Directions for this task.
Only the lines from the one containing "focal_mm: 3.7" to the end of the records belong in the answer; repeat them exactly and drop the pictures.

Optical and exposure parameters:
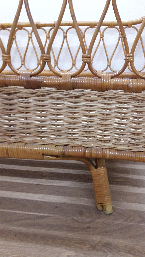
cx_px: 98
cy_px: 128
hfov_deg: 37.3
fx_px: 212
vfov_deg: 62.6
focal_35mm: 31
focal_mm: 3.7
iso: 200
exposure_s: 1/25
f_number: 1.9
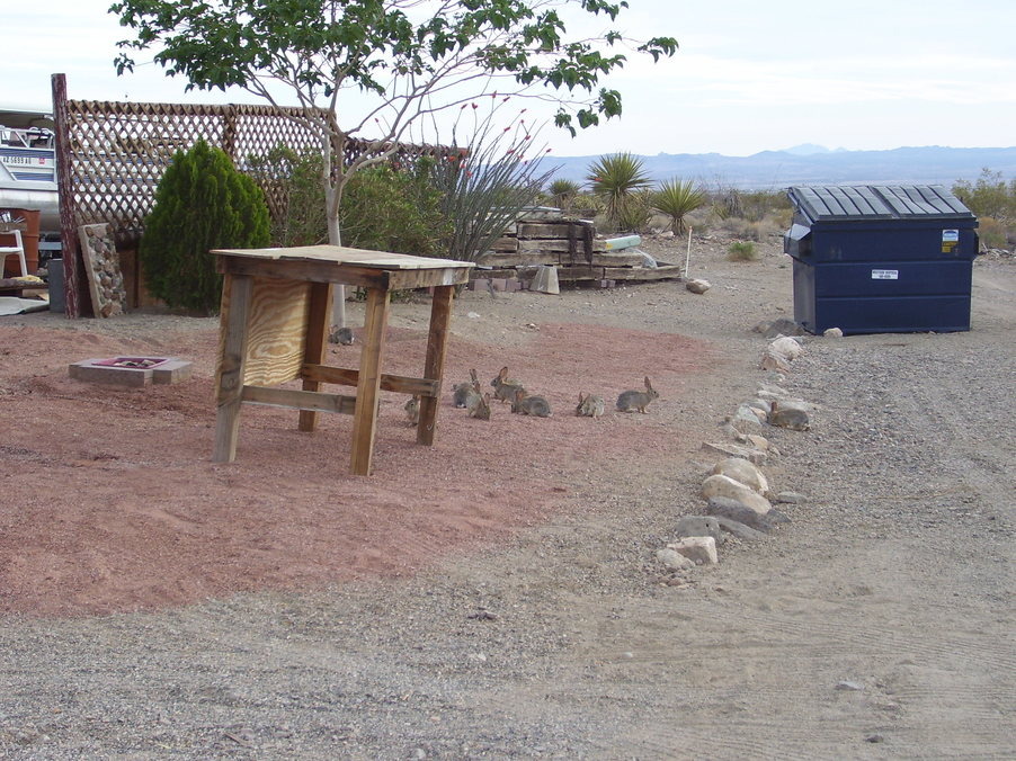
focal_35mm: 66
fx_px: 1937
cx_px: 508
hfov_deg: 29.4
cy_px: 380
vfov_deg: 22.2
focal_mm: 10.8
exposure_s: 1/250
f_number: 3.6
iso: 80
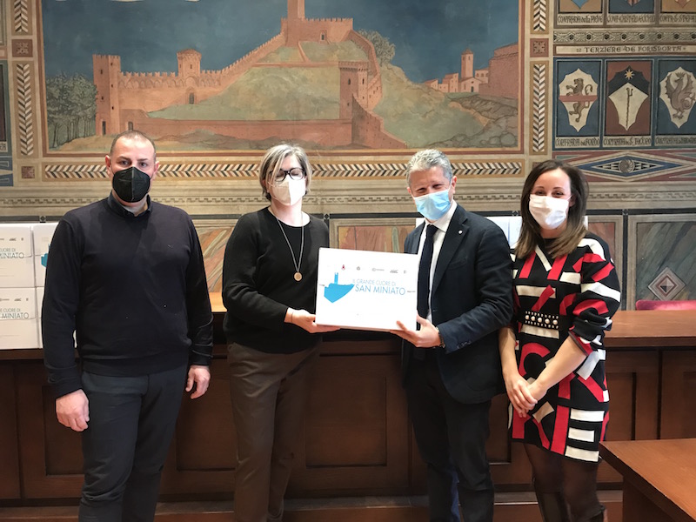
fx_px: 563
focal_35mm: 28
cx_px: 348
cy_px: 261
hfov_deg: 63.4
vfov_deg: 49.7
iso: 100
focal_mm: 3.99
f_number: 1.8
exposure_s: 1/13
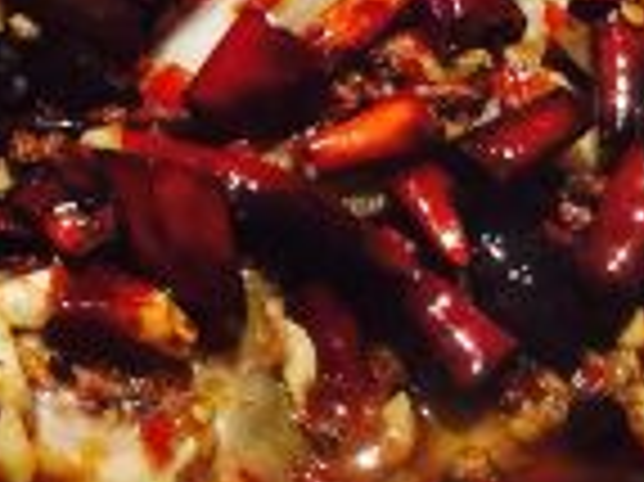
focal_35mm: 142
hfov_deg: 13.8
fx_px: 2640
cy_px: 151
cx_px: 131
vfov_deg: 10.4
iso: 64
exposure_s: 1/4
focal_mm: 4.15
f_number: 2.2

Exercise output.
focal_mm: 3.7
iso: 200
exposure_s: 1/25
f_number: 1.9
focal_35mm: 66
fx_px: 1937
cx_px: 508
hfov_deg: 29.4
cy_px: 380
vfov_deg: 22.2
focal_mm: 10.8
exposure_s: 1/250
f_number: 3.6
iso: 80
fx_px: 563
focal_35mm: 28
cx_px: 348
cy_px: 261
hfov_deg: 63.4
vfov_deg: 49.7
iso: 100
focal_mm: 3.99
f_number: 1.8
exposure_s: 1/13
focal_35mm: 142
hfov_deg: 13.8
fx_px: 2640
cy_px: 151
cx_px: 131
vfov_deg: 10.4
iso: 64
exposure_s: 1/4
focal_mm: 4.15
f_number: 2.2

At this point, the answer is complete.